CSE 40657/60657: Natural Language Processing

Setup

Visit this GitHub Classroom link to create a Git repository for you, and clone it to your computer. Initially, it contains the following files:

file	description
gpt.py	wrapper around HuggingFace's implementation of GPT-2
hw5-starter-code.py	starter code (also available on Kaggle)
storycloze-2018/short_context_data.txt	one-sentence story prompts
storycloze-2018/long_context_data.txt	four-sentence story prompts

Write code to read data from either of the story prompt files. Remember to strip new lines.1
Implement the greedy decoding method.6
Write code to step through each example of short_context_data.txt and save the outputs to a file. Include this file with your submission. Your code should generate 40 new tokens per example.3 (Running on long_context_data.txt is helpful but not required in this part.)
What looks good about the outputs from greedy decoding, and why? Explicitly tie your explanation to how the greedy decoding method works.1
What looks bad about the outputs from greedy decoding, and why? Explicitly tie your explanation to how the greedy decoding method works.1

Implement ancestral sampling.4
Save the outputs for short_context_data.txt as in Part 1.1 (Running on long_context_data.txt is helpful but not required in this part.)
Discuss how the outputs from sampling differ from those obtained from greedy decoding. Explicitly tie your explanation to how the sampling method works in contrast to greedy search.1

Implement top-$p$ decoding.5
Discuss how the nature of the outputs differs as the value of $p$ is changed (try a range of values between 0 and 1 for $p$) for short_context_data.txt.1. Save the outputs for short_context_data.txt for what you think the ideal value of $p$ is.1 (Relative comparison is much more important than pinpointing a specific value for $p$.)
Discuss how the nature of the outputs differs as the value of $p$ is changed (try a range of values between 0 and 1 for $p$) for long_context_data.txt.1 Save the outputs for long_context_data.txt for what you think the ideal value of $p$ is.1 (Relative comparison is much more important than pinpointing a specific value for $p$.) Is your chosen value for $p$ different for the long-context case? Why or why not?1
Discuss how the outputs from top-$p$ decoding differ from those obtained from sampling. Explicitly tie your explanation to how top-$p$ works in contrast to sampling.1
Do the outputs of top-$p$ ever resemble the outputs of greedy decoding? For which values of $p$?1

Please read these submission instructions carefully.

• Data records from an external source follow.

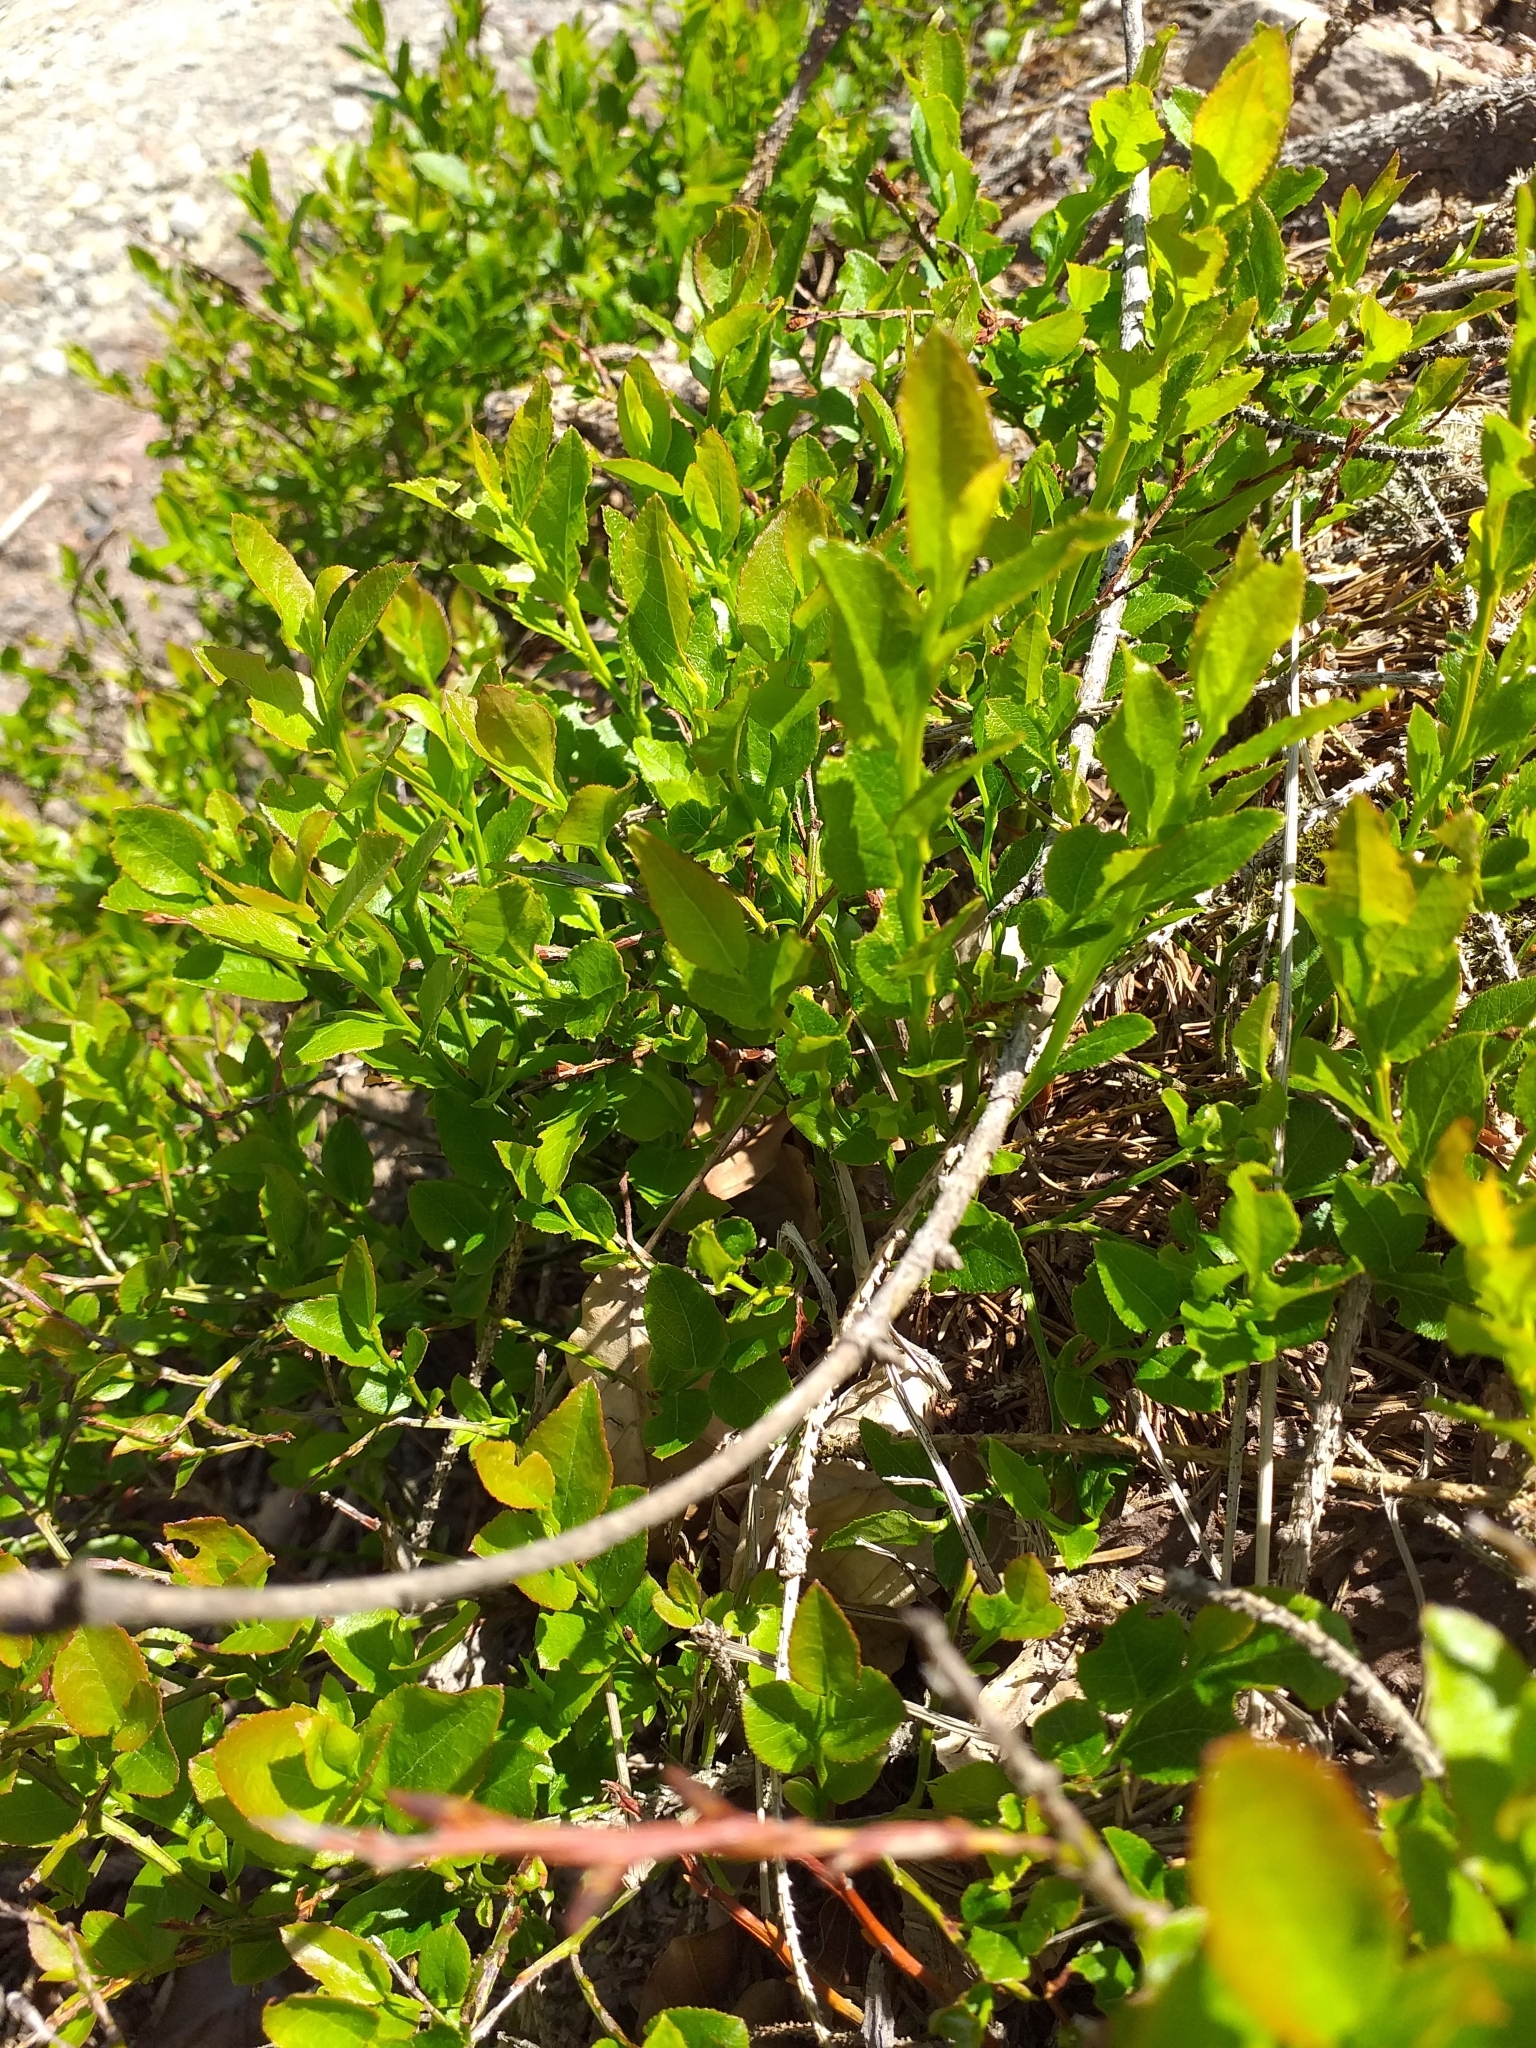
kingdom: Plantae
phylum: Tracheophyta
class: Magnoliopsida
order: Ericales
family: Ericaceae
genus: Vaccinium
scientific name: Vaccinium myrtillus
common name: Bilberry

Add and commit your submission files to the repository you created in the beginning. The repository should contain:
- All of the code that you wrote.
- Your outputs from Parts 1–3.
- A README.md file with
  - instructions on how to build/run your code.
  - Your responses to all of the instructions/questions in the assignment.
To submit:
- Push your work to GitHub and create a release in GitHub by clicking on "Releases" on the right-hand side, then "Create a new release" or "Draft a new release". Fill in "Tag version" and "Release title" with the part number(s) you’re submitting and click "Publish Release".
- If you submit the same part more than once, the grader will grade the latest release for that part.
- For computing the late penalty, the submission time will be considered the commit time, not the release time.